The earliest surviving mention of the parasang comes from the mid-5th-century BCE Herodotus (Histories ii.6, v.53, vi.42), who defines the measure to be equivalent to 30 stadia. This comparison is also made by several later Greek and Roman writers (10th-century Suidas and Hesychius, 5th/4th-century BCE Xenophon Anab. ii.2.6). The 6th-century Agathias (ii.21) however—while referring to Herodotus and Xenophon—note that in his time the Pérsai considered the parasang to have only 21 stadia. Strabo (xi) also notes that some writers considered it to be 60, others 40, and yet others 30. In his 1st-century Parthian stations, Isidore of Charax "evidently [used for schoenus] the same measure as the Arabic parasang (while in Persia proper 4 sch[onii] equal 3 par[asang])."
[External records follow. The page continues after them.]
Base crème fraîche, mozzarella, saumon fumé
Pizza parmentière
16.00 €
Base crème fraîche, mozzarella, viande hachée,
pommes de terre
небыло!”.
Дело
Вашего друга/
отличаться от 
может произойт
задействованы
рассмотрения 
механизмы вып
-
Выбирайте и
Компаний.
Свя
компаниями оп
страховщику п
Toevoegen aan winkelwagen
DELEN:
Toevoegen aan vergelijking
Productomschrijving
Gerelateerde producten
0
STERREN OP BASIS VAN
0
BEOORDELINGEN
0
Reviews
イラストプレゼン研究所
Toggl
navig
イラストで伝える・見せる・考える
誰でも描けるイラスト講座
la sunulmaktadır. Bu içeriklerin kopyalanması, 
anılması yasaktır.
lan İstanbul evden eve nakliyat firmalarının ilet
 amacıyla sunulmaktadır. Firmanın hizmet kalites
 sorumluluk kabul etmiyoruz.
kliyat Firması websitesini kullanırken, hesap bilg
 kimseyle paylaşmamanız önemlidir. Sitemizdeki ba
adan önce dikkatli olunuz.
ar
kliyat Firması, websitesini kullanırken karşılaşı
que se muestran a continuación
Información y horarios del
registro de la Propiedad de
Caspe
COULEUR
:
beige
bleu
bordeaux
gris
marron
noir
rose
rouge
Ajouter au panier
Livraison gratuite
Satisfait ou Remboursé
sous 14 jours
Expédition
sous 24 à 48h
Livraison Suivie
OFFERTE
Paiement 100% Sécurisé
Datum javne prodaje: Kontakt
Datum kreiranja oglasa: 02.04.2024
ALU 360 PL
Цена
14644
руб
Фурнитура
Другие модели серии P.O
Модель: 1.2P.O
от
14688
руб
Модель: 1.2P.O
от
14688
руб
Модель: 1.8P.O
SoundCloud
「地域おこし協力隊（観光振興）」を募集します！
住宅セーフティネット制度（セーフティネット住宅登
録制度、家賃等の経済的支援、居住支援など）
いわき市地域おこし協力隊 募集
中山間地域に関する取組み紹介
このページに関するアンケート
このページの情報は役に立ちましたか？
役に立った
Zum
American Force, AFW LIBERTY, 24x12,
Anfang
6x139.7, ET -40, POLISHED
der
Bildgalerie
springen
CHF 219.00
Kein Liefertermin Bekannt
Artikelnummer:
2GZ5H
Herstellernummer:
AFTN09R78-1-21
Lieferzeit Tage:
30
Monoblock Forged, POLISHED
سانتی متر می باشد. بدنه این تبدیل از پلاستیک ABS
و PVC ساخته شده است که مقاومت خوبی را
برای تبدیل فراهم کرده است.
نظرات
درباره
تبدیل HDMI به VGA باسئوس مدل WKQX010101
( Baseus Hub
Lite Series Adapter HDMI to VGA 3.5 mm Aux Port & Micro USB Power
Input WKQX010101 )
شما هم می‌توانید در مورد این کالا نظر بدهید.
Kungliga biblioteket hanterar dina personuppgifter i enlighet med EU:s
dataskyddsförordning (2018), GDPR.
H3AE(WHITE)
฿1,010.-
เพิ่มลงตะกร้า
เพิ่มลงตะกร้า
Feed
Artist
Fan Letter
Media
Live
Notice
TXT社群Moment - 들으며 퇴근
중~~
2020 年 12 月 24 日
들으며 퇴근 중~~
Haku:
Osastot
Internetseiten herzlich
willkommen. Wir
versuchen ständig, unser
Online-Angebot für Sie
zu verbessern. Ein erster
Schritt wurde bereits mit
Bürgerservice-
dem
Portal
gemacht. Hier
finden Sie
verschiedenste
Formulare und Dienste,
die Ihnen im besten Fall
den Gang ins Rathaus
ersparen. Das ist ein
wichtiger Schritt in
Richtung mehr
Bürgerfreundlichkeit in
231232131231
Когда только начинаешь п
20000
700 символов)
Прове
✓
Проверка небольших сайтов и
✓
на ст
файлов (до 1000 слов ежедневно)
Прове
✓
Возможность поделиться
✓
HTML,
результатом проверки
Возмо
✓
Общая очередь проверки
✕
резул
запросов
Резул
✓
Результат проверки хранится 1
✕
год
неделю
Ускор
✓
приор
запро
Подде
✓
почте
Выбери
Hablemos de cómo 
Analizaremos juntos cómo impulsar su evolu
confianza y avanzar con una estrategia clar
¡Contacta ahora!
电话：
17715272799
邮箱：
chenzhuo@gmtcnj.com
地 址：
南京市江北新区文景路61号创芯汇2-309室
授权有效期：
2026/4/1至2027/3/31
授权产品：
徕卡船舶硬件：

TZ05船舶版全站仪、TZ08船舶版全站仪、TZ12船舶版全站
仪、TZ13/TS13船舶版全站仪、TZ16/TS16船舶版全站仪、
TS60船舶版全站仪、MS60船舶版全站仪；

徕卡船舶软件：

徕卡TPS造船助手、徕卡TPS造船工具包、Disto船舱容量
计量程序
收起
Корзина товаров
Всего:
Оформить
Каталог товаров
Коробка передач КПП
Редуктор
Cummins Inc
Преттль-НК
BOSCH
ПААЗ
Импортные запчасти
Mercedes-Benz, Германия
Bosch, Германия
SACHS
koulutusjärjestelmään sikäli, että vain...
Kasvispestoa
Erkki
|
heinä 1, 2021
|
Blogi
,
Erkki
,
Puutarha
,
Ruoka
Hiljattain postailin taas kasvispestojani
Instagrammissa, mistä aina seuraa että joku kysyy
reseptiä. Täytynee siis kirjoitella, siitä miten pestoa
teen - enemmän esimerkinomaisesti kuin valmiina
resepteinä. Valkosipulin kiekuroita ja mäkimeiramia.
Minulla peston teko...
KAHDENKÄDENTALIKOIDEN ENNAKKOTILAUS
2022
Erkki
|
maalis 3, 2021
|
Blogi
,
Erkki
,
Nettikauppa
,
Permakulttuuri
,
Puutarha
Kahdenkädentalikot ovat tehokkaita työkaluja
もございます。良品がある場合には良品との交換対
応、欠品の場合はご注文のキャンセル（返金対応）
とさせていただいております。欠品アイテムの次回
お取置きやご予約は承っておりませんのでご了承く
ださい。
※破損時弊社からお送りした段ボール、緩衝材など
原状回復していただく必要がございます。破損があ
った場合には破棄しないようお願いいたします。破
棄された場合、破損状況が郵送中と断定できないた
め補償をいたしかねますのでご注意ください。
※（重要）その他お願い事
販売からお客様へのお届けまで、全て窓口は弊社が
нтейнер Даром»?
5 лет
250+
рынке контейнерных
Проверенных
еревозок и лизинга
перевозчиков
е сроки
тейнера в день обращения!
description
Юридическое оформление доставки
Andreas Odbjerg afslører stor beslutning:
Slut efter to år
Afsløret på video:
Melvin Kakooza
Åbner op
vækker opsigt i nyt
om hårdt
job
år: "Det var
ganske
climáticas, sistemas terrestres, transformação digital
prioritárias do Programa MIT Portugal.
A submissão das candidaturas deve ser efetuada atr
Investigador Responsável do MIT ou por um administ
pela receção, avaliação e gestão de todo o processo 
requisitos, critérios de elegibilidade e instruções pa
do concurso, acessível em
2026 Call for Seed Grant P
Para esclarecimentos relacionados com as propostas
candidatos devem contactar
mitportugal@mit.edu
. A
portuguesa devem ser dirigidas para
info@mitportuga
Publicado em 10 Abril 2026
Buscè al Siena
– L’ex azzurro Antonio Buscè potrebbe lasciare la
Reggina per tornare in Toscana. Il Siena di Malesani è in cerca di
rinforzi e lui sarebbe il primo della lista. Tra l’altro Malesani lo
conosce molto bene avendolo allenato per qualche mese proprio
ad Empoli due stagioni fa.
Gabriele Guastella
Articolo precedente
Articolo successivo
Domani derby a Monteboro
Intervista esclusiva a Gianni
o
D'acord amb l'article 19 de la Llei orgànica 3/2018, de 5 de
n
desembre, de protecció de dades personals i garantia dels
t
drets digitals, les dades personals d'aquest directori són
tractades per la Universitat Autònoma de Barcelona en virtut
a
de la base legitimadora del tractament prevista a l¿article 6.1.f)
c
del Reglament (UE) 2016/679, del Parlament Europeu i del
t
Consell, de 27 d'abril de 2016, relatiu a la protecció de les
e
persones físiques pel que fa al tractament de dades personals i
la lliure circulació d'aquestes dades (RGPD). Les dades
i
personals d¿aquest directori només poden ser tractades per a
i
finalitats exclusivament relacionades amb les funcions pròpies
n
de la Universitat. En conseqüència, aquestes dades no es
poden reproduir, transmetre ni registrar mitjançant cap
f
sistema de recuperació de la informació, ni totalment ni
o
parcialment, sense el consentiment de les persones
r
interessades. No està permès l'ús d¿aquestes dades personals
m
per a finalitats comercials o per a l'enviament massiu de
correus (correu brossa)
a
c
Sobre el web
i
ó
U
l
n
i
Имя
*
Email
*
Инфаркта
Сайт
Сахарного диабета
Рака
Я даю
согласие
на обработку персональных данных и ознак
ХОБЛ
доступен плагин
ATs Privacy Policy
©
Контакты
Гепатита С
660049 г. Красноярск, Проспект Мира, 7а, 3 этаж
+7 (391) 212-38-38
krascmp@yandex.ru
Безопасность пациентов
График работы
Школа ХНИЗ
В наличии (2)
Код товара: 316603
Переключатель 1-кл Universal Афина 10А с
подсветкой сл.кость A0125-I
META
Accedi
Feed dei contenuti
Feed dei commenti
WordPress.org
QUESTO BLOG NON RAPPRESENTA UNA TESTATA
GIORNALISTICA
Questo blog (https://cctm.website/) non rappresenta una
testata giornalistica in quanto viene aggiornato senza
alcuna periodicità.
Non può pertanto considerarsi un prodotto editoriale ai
The 1st-century Pliny (Natural History vi.26) noted that the Iranians themselves assigned different lengths to it. On the authority of older sources, the 14th-century Qazvinian historiographer Hamdullah Mostofi records that in the 10th century the north-eastern parasang was 15,000 paces, the north-western one was 18,000 paces, and the one of the south-west was merely 6,000 paces (but the "true" parasang, so Mostofi, was 9,000 paces). Recalling local legend, Mostofi states the unit was defined by the mythological Kai Kobad to be equal to 12,000 cubits.
Following the 30-stadia definition of Herodotus and Xenophon, the Greek version of the parasang would be equal to either 5.7 km (Olympic measure) or 5.3 km (Attic measure). But in 1920, Kenneth Mason of the Royal Geographical Society adduced that the parasang used in Xenophon's Babylonian travel accounts was equal to only 2.4 miles (3.9 km). More recently, "[empirical tests] reckoning ten stades to the English mile (1.609 km), and three miles to the parasang (4.827 km) have given excellent results in practice. Whatever the basis of calculation, theoretical values for the stade and the parasang must be sought which do not greatly exceed [those] estimates."
The word has survived in Modern Greek in the stereotypical expression "απέχει παρασάγγας" meaning that something is very far away from something else, particularly in terms of quality. The parasang also finds use in the Babylonian Talmud, in several uses, one being the calculation of the width of Jacob's Ladder as 8,000 parasangs.